Pick out each line of the material below that contains the string "bottom" and copy those lines in full.
──────── RECORDS FOR THIS EXERCISE
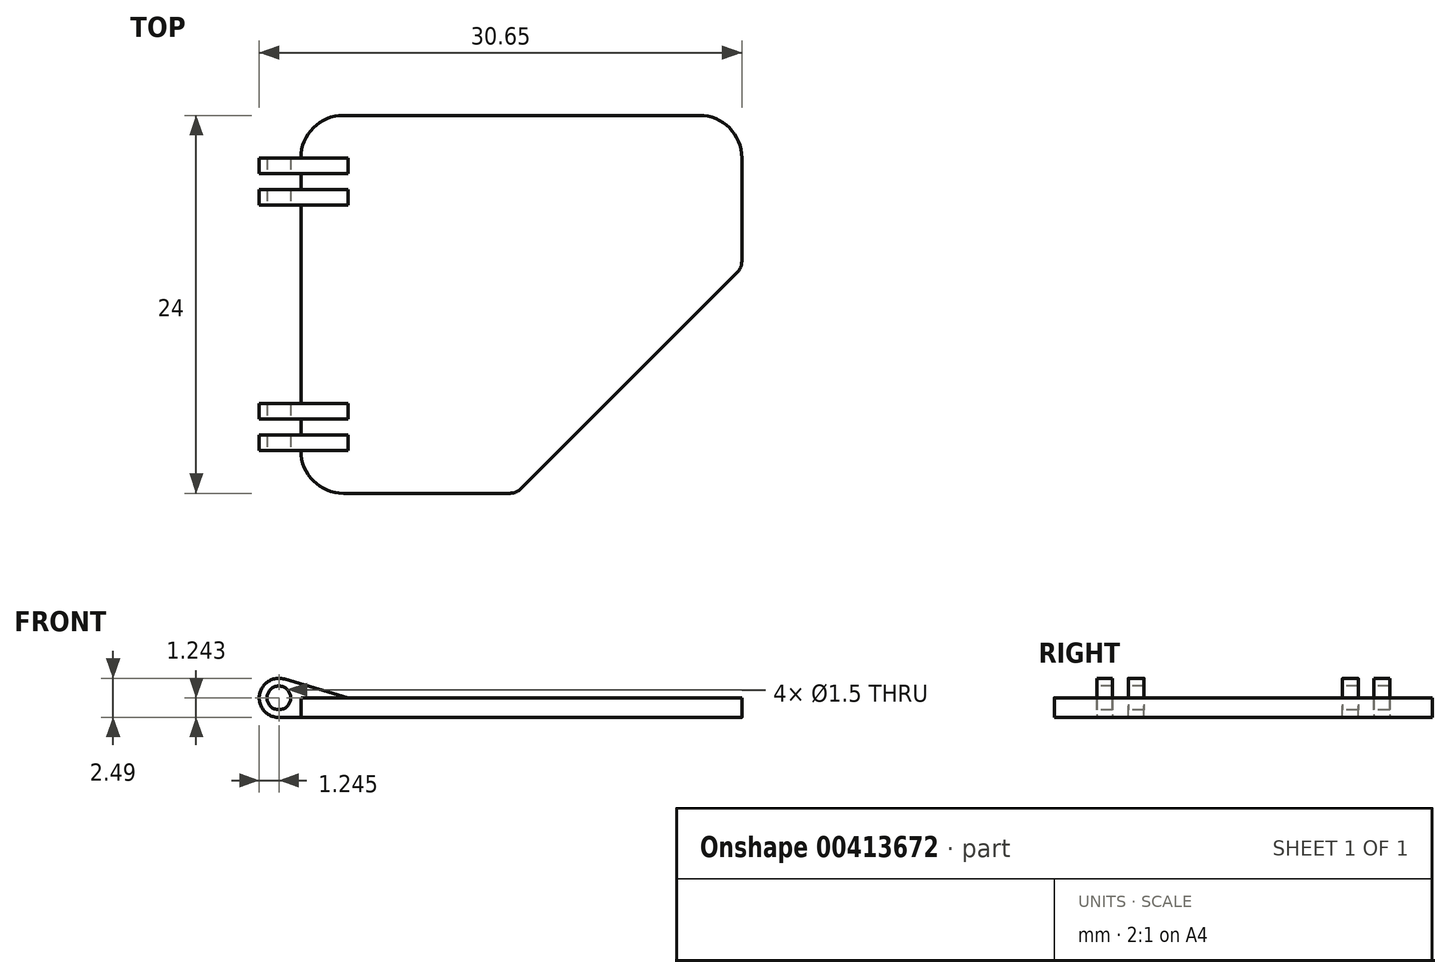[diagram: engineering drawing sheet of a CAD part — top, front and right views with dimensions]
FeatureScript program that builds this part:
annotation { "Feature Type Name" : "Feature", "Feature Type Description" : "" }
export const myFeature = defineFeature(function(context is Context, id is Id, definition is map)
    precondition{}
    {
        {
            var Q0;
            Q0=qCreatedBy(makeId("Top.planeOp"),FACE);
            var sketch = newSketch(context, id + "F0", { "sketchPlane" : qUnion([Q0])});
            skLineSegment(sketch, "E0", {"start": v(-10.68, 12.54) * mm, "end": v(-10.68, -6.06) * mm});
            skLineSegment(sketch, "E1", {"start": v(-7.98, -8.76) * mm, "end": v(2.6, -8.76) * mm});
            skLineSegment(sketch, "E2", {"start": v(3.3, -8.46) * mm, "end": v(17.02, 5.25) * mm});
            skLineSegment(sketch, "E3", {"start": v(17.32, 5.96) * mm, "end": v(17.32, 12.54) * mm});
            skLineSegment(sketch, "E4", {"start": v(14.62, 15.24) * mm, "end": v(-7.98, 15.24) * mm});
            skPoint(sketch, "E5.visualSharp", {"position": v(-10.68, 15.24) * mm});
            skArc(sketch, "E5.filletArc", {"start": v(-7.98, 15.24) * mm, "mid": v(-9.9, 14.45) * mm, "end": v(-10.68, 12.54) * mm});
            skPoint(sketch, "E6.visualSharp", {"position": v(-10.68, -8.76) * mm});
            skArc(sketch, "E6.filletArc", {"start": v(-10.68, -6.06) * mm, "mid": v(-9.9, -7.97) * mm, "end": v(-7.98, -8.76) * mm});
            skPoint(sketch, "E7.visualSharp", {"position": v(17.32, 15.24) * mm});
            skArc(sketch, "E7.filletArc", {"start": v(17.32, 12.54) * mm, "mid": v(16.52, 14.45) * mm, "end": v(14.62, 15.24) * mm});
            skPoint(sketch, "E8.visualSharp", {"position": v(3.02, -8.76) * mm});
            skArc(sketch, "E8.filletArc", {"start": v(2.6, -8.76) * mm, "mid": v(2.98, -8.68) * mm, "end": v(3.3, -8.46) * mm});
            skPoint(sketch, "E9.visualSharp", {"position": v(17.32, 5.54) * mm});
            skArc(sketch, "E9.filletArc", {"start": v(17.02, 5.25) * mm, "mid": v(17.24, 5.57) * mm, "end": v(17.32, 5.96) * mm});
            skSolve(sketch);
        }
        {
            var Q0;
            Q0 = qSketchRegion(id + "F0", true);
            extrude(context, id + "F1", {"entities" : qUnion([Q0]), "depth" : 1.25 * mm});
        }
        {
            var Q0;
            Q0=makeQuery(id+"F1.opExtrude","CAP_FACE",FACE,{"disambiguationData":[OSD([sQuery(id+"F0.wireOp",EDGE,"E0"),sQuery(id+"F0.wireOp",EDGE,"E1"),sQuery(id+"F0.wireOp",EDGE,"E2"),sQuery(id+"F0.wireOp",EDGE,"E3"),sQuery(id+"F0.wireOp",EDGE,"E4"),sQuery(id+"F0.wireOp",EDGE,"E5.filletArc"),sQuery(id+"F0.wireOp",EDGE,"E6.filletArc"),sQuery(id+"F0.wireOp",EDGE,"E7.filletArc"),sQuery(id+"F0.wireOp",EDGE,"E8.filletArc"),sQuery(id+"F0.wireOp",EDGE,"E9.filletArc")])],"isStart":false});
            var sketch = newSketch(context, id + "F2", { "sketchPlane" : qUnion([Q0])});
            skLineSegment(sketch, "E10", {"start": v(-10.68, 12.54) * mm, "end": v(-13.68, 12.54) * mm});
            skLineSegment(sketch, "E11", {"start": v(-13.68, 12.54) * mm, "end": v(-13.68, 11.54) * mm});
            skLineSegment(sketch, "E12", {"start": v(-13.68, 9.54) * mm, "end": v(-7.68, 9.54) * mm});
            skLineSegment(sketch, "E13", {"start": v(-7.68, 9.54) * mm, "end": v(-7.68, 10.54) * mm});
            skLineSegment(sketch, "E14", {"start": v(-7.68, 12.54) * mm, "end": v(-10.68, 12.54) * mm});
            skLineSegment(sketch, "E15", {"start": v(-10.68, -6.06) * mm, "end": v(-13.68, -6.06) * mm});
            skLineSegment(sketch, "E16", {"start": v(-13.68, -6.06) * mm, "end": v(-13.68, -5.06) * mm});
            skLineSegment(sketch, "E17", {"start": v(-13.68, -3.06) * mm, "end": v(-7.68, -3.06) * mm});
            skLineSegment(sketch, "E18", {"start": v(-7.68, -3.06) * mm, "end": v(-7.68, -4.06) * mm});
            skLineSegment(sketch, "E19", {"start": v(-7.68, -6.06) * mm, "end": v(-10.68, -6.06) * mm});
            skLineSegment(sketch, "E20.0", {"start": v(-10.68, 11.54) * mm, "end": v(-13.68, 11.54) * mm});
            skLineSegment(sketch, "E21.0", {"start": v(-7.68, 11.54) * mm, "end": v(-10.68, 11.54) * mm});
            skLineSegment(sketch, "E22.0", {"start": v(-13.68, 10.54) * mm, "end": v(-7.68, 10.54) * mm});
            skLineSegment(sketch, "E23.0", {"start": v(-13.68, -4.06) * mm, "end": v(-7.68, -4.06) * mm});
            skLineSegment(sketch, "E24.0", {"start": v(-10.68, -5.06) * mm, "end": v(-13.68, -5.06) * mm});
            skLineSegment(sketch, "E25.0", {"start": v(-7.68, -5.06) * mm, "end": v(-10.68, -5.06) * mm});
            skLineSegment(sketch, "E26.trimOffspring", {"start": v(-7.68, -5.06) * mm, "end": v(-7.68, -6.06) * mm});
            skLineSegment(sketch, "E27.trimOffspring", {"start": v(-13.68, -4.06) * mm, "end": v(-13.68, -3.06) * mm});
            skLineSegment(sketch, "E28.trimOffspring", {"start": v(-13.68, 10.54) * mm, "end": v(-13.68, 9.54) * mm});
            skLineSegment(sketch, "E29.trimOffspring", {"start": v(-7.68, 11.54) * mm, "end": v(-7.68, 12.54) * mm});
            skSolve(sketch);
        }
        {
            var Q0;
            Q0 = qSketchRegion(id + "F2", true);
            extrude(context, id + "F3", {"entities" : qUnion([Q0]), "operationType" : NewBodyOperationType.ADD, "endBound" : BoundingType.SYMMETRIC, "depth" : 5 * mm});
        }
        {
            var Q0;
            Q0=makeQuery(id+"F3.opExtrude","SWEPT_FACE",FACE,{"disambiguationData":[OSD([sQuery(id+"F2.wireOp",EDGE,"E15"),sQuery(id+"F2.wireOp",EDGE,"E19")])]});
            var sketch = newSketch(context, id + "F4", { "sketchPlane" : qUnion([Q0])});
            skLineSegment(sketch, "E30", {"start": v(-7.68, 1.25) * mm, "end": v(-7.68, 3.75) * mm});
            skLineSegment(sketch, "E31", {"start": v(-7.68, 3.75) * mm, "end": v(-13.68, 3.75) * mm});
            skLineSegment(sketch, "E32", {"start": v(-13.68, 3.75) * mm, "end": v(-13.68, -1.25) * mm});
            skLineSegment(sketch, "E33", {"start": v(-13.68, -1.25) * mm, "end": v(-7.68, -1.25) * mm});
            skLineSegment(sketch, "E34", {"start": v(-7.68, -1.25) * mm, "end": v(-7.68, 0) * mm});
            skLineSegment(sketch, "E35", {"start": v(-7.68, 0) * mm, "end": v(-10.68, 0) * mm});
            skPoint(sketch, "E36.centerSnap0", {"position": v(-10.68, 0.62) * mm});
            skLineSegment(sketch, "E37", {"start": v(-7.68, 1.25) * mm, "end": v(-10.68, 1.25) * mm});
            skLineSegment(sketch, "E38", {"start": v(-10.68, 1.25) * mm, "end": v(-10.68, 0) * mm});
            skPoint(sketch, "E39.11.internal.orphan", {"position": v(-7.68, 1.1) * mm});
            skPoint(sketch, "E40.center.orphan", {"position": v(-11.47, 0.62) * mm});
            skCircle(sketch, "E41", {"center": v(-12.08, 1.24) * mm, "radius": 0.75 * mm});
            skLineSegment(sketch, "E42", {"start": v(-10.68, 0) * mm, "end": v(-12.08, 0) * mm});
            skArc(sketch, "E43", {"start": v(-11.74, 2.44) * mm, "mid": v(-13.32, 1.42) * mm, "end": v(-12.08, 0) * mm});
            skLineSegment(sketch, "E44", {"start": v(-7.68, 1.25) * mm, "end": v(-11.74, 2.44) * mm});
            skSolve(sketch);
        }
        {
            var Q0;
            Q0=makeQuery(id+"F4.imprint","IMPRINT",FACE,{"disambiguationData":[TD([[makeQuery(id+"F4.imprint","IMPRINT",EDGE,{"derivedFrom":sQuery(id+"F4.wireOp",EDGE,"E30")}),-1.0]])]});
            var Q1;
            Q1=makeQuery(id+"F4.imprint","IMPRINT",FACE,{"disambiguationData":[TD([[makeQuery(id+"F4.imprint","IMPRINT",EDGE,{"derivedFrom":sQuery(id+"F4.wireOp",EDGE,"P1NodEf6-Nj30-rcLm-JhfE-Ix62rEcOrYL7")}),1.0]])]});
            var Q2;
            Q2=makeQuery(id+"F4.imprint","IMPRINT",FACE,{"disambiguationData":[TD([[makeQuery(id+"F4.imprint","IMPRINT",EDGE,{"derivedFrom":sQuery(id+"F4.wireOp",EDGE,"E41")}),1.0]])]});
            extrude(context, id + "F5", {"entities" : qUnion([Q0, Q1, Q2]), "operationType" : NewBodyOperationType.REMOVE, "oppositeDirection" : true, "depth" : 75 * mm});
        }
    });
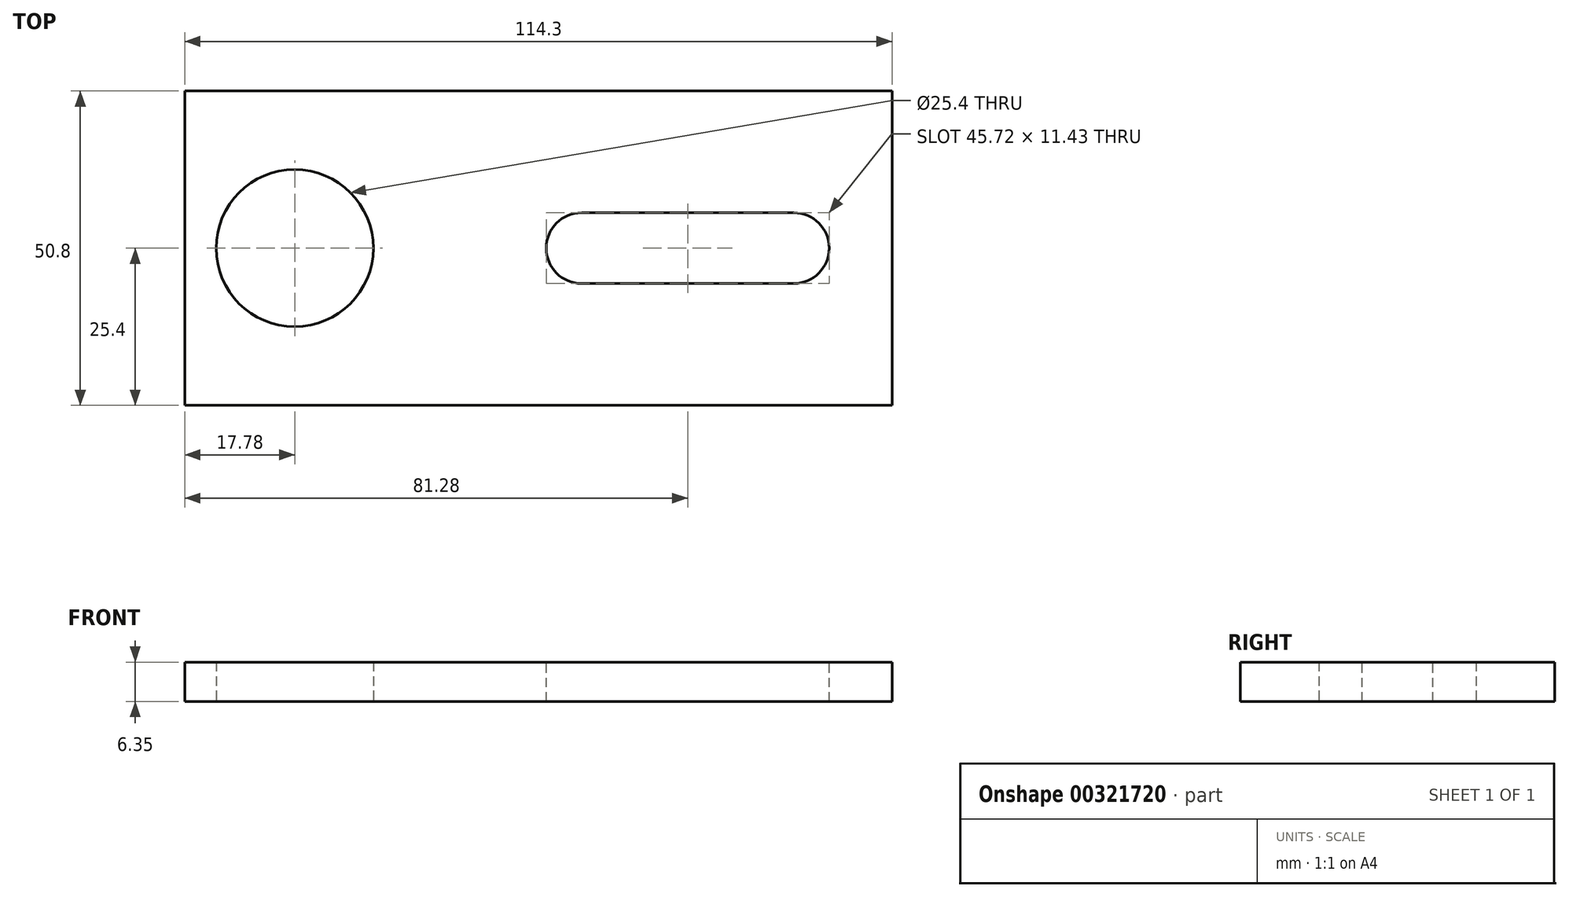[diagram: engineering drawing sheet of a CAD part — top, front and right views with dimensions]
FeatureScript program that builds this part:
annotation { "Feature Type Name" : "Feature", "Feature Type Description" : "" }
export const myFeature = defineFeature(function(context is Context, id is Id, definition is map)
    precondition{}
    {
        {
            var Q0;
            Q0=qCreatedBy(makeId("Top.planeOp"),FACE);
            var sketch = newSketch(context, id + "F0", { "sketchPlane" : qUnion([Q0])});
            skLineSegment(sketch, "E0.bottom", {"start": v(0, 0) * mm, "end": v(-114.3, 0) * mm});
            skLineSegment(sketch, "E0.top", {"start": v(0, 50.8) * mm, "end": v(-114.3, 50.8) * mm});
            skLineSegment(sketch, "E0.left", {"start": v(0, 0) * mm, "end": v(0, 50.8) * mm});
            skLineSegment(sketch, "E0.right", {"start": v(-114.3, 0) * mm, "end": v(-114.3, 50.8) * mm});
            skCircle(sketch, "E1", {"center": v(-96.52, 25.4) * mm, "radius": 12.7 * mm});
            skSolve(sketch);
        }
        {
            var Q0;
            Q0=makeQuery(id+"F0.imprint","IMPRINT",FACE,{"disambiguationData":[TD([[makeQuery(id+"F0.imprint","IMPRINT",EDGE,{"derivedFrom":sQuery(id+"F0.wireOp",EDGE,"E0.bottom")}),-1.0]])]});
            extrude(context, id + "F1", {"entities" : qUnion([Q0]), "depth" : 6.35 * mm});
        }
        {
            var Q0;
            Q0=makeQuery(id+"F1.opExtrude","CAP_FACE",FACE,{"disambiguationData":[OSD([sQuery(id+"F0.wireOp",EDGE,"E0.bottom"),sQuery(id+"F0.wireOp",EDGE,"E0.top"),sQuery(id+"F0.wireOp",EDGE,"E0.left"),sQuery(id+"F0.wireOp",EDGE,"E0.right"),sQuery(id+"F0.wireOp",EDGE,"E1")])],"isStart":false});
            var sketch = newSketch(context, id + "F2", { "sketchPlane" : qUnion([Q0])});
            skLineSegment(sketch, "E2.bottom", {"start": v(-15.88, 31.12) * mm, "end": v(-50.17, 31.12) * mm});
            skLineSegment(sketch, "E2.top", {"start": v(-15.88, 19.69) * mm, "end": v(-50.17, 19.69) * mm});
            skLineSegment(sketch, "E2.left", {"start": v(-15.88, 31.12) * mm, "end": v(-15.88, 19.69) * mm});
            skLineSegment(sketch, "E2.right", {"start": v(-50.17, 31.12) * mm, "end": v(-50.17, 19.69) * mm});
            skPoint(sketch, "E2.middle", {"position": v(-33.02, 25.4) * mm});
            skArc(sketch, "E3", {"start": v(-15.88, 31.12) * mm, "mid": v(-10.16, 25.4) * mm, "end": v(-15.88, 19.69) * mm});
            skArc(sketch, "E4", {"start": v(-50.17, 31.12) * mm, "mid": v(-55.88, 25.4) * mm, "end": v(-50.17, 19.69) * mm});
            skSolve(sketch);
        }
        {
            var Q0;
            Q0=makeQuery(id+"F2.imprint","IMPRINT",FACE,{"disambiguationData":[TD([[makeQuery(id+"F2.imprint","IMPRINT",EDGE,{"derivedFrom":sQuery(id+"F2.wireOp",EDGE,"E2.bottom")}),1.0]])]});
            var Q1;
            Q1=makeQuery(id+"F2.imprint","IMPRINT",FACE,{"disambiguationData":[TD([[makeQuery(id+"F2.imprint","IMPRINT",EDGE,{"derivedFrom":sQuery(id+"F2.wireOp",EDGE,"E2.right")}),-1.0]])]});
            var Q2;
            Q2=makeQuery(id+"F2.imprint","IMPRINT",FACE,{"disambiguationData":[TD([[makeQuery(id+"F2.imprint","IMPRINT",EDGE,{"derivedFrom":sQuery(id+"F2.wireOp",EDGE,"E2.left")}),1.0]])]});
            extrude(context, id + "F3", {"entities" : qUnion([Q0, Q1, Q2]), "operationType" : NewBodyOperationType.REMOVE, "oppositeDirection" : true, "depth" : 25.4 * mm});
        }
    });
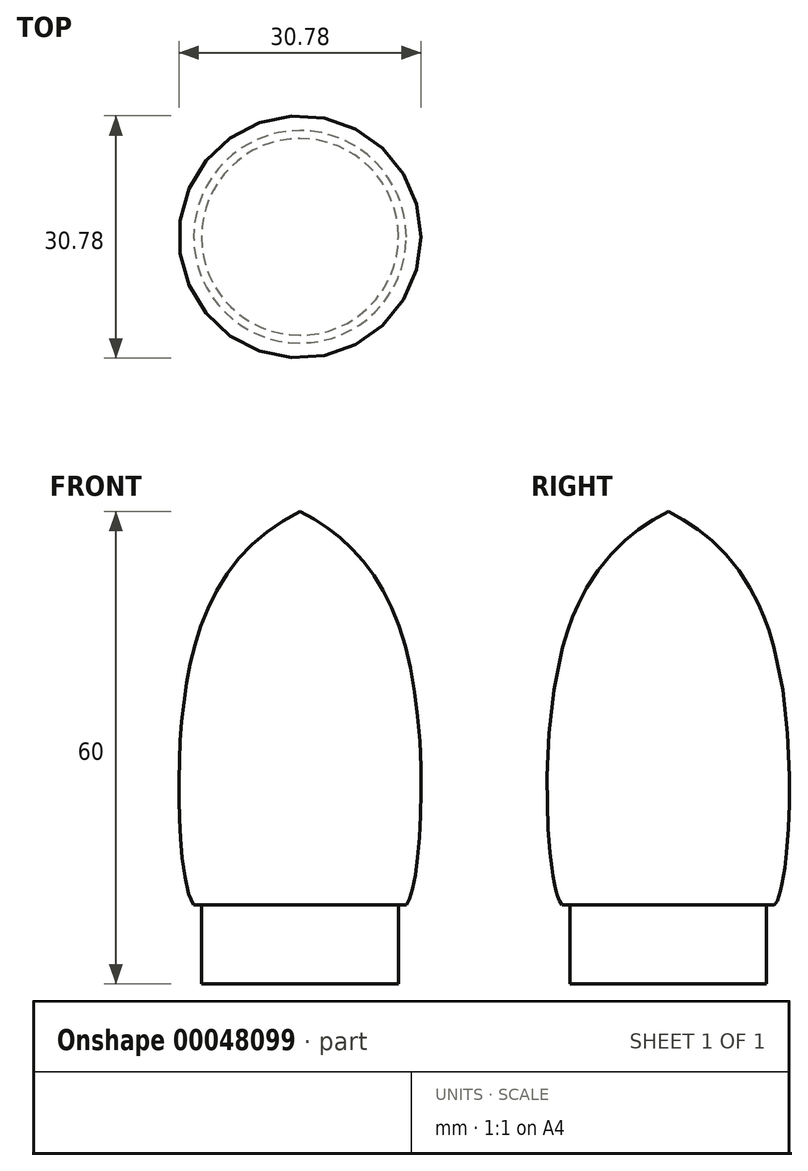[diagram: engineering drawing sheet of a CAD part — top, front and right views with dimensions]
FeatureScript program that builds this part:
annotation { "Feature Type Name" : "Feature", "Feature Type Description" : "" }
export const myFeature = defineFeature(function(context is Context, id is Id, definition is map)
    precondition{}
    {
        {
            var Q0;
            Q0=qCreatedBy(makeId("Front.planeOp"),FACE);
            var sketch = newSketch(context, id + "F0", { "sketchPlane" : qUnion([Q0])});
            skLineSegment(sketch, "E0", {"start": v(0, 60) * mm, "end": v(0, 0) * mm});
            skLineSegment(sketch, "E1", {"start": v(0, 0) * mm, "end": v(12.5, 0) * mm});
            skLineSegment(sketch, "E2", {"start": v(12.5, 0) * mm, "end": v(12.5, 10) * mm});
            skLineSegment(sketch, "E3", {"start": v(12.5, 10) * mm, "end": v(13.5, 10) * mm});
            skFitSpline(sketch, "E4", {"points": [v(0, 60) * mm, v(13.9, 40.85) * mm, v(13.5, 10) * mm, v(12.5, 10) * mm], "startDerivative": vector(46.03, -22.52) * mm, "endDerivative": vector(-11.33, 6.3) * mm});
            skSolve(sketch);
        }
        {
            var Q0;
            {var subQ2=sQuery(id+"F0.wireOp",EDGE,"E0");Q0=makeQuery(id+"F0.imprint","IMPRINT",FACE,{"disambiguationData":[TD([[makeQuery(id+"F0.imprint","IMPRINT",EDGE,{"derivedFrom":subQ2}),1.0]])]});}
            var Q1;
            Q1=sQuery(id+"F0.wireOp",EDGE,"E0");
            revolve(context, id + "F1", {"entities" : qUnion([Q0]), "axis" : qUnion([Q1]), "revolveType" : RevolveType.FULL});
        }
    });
────────────────
## ANSWER FOR THE TASK
            skLineSegment(sketch, "E0.bottom", {"start": v(0, 0) * mm, "end": v(-114.3, 0) * mm});
            Q0=makeQuery(id+"F0.imprint","IMPRINT",FACE,{"disambiguationData":[TD([[makeQuery(id+"F0.imprint","IMPRINT",EDGE,{"derivedFrom":sQuery(id+"F0.wireOp",EDGE,"E0.bottom")}),-1.0]])]});
            Q0=makeQuery(id+"F1.opExtrude","CAP_FACE",FACE,{"disambiguationData":[OSD([sQuery(id+"F0.wireOp",EDGE,"E0.bottom"),sQuery(id+"F0.wireOp",EDGE,"E0.top"),sQuery(id+"F0.wireOp",EDGE,"E0.left"),sQuery(id+"F0.wireOp",EDGE,"E0.right"),sQuery(id+"F0.wireOp",EDGE,"E1")])],"isStart":false});
            skLineSegment(sketch, "E2.bottom", {"start": v(-15.88, 31.12) * mm, "end": v(-50.17, 31.12) * mm});
            Q0=makeQuery(id+"F2.imprint","IMPRINT",FACE,{"disambiguationData":[TD([[makeQuery(id+"F2.imprint","IMPRINT",EDGE,{"derivedFrom":sQuery(id+"F2.wireOp",EDGE,"E2.bottom")}),1.0]])]});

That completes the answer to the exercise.